My mum is a great cook, but she could never quite match my grandmother’s magical creations, which were special treats for our trips to Manchester—apart from Paw-paw Meat. My grandmother would always send us home with suitcases stuffed with Tupperwares to be frozen and brought out near-weekly for dinner.
Food is my grandmother’s love language: cooking all those wholesome and delicious meals was a way to show how much she cared for us. The meals she cooked were ones that tasted good to her, that reminded her of her home country, so many thousands of miles away; and so those dishes will always be comforting and flavoursome to me, too.
Before writing this piece, I couldn’t have written down a recipe for Paw-paw Meat, although I would recognise the look and taste of it in an instant, and so I called my grandmother to ask her how to cook it. She was so happy I had asked, and enjoyed reminiscing about her cooking for my family and me: “I loved making lots and lots of food for you!” she told me. Age has made her a bit forgetful and confused at times, but she managed to give me the main steps for the dish. I won’t lie to you: it’s not my absolute favourite meal, and it probably won’t win any prizes for beauty, but it is comfort food. Simple, prepared with love, warm and nourishing. A homely and familiar taste, the kind of meal you just can’t buy.
‘Pawpaw Meat’ recipe: serves 4
This is probably my favourite version of Pawpaw meat, but can be adapted to taste: add different varieties of mushrooms, or remove them and add other vegetables. My grandmother would often make this with cabbage or other leafy greens.

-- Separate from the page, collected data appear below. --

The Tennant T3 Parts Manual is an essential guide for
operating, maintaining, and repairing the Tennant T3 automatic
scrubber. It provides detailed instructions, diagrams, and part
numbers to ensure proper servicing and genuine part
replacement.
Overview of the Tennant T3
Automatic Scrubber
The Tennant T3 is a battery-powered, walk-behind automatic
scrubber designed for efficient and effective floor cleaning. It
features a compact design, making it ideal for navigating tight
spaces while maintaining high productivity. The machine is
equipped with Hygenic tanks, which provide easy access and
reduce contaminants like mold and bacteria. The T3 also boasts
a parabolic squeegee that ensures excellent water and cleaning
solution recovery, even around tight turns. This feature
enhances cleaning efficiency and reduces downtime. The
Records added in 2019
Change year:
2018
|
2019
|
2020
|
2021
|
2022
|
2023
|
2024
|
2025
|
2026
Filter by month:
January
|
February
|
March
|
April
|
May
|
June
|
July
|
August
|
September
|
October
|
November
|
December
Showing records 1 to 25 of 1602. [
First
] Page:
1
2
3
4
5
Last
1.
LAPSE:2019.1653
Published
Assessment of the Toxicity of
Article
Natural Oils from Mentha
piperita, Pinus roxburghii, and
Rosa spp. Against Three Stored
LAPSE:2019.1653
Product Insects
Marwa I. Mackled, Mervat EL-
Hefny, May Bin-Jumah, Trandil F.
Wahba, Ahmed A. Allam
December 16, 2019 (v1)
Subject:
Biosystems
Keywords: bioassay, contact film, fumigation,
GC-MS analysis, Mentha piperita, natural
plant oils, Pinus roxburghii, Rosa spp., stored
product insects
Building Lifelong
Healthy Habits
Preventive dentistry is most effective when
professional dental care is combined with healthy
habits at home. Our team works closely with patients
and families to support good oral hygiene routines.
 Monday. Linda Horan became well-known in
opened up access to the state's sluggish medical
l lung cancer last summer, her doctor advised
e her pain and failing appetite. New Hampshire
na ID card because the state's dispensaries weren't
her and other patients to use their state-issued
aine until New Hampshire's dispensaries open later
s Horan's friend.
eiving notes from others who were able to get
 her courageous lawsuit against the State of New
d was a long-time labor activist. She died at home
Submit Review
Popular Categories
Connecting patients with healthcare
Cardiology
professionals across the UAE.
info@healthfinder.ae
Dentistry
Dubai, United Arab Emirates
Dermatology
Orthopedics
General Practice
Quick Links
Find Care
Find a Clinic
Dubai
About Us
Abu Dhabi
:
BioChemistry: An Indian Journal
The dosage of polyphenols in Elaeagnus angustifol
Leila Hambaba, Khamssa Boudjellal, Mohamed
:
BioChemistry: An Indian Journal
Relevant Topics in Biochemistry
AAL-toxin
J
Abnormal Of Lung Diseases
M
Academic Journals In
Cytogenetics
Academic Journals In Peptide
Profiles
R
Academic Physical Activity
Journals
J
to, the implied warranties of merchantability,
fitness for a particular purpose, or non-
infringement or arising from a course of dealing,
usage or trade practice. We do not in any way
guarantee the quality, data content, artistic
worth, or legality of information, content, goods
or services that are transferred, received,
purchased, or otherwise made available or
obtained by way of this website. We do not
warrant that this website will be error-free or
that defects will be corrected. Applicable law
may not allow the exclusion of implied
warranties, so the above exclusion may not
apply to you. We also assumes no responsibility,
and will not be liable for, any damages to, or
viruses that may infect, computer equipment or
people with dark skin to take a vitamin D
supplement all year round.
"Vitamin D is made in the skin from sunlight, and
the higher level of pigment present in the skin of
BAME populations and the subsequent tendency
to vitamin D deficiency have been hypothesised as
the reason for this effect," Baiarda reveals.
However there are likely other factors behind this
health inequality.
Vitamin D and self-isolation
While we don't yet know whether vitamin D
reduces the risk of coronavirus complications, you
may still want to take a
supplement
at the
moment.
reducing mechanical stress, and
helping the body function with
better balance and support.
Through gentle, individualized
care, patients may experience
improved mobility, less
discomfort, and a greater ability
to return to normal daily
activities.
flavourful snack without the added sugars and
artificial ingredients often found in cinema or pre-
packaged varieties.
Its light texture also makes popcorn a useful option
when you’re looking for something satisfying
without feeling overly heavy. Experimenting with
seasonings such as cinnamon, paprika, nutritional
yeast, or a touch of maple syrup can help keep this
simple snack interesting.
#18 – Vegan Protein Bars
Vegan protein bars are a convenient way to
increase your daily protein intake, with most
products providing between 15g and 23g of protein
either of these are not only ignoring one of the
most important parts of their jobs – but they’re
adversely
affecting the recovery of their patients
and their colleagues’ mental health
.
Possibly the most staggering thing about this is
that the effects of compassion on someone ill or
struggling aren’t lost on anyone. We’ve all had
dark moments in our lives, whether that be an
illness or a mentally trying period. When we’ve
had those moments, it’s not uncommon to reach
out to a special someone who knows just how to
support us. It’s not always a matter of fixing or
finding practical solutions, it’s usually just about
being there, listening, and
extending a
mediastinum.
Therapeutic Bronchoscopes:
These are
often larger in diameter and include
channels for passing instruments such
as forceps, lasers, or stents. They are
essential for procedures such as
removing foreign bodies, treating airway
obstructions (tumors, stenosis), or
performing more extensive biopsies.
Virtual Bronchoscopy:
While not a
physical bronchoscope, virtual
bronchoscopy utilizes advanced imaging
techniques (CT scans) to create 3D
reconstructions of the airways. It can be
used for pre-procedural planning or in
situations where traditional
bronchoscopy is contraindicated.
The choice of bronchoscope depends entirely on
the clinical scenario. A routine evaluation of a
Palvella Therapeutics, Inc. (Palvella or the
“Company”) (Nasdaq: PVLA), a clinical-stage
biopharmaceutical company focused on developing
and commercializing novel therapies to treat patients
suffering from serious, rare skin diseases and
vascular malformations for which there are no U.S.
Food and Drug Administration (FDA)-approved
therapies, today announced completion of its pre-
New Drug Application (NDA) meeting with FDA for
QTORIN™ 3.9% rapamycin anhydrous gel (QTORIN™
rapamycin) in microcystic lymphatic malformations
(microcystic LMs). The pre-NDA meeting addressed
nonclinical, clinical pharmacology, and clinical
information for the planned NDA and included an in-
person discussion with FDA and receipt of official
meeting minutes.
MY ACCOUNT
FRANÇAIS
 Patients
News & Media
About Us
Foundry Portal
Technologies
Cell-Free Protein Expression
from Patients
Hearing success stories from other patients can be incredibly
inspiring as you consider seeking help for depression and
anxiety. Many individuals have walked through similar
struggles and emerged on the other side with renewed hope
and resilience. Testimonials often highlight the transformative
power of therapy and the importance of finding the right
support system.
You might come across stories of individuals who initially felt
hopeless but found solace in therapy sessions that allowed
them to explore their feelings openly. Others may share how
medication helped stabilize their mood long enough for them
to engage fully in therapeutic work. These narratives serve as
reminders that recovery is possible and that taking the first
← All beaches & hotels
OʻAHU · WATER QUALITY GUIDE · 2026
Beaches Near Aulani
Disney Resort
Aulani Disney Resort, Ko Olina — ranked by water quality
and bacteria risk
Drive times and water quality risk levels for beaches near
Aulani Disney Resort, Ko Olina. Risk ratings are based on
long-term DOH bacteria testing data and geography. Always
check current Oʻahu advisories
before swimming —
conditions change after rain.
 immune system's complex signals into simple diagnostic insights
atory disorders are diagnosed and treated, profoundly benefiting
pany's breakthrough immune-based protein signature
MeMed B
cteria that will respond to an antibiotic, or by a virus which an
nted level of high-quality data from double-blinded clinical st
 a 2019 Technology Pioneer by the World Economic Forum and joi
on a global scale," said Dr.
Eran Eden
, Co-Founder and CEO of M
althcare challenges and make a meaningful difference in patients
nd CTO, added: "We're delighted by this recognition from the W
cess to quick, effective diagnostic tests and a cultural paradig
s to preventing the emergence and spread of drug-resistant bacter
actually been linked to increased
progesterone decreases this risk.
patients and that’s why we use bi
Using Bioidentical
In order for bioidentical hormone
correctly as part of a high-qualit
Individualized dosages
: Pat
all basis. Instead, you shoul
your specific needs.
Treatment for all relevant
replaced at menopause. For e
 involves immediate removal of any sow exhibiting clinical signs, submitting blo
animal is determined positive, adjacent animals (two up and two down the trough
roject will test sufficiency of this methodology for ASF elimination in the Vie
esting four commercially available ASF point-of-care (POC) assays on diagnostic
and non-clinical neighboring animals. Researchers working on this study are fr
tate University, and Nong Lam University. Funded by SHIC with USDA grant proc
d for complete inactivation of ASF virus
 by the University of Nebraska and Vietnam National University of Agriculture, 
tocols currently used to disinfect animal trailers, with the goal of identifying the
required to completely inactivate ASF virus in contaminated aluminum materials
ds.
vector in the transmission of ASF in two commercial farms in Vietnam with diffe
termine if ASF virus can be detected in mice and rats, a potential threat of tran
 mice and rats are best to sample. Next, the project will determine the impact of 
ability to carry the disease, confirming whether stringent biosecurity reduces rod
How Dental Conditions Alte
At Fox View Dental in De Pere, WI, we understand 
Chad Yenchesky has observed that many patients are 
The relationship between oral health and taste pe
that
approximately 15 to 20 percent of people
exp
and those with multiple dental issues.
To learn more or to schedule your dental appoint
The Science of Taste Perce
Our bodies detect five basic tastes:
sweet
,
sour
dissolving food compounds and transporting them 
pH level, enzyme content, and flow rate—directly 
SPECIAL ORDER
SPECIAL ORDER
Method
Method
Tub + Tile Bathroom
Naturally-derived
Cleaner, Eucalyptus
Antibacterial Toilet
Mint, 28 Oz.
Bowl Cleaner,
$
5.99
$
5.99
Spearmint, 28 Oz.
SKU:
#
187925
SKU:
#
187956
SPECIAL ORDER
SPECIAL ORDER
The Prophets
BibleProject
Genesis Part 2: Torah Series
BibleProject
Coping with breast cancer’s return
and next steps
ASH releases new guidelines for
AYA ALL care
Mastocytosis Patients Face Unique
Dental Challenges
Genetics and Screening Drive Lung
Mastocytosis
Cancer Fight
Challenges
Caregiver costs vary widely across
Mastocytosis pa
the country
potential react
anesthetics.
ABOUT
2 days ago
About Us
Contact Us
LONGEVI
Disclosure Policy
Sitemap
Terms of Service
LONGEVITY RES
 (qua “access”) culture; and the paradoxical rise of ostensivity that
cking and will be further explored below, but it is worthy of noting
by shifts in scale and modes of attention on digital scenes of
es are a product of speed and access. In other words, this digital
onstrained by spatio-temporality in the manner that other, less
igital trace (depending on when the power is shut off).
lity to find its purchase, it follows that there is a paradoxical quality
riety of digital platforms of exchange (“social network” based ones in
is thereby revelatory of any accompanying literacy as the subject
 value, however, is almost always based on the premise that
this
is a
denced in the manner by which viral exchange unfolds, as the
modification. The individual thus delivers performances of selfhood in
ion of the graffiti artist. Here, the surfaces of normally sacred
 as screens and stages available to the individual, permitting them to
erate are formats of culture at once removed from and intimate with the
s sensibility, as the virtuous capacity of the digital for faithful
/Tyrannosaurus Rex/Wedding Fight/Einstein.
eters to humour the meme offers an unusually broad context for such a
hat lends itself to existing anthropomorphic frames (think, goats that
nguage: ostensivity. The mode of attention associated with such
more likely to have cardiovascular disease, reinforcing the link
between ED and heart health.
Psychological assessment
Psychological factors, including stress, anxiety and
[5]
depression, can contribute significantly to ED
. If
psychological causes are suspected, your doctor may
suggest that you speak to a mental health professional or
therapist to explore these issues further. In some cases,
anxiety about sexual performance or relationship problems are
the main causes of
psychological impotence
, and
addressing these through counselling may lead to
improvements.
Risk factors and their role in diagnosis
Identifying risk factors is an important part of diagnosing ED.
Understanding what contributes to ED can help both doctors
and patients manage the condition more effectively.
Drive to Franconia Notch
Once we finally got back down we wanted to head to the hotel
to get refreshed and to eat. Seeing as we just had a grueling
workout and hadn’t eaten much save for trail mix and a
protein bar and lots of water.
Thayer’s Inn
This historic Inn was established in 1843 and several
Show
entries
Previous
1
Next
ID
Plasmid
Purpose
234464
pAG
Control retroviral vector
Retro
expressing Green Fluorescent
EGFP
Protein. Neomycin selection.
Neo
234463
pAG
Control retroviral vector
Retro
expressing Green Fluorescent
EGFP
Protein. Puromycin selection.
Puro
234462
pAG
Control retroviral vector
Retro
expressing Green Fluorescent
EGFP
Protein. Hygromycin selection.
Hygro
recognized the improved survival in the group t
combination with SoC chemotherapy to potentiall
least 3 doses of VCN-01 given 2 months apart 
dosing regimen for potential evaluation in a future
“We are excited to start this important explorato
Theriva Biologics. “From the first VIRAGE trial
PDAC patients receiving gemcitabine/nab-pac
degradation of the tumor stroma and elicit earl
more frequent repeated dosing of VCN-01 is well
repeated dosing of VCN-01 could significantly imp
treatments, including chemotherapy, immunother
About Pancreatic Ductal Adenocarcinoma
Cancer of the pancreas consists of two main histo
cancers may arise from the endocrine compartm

- 500g extra lean pork mince (5% fat)
- 2 tsp cornflour
- 1 tbsp soy sauce
- 1 tbsp (or more) sherry or cooking wine
- 4 spring onions
- a thumb sized piece of ginger
- 2 garlic cloves
- rapeseed or vegetable oil
- wood ear mushrooms (washed and soaked)
- If using, prepare the wood ear mushrooms by soaking them.
- Slice the spring onions and ginger, and mince the garlic. Set aside.
- Sieve the cornflour onto the mince and mix with chopsticks.
- Add soy sauce to the meat and stir it well until it has a very soft consistency (“like houmous,” according to Pawpaw).
- Add the sherry or wine, using your own judgement whether more needs to be added to make the mix softer!
- In a large wok or non-stick frying pan, add the rapeseed oil and heat it (get the oil very hot!)
- Place the mince mixture into the pan and stir it very well to make sure it cooks consistently.
- Once the meat has browned nicely, add the spring onion, wood ear mushrooms, ginger slices and garlic, stirring continuously.
- Serve with plenty of steamed white rice, fermented bamboo shoots and stir-fried pea shoots with garlic.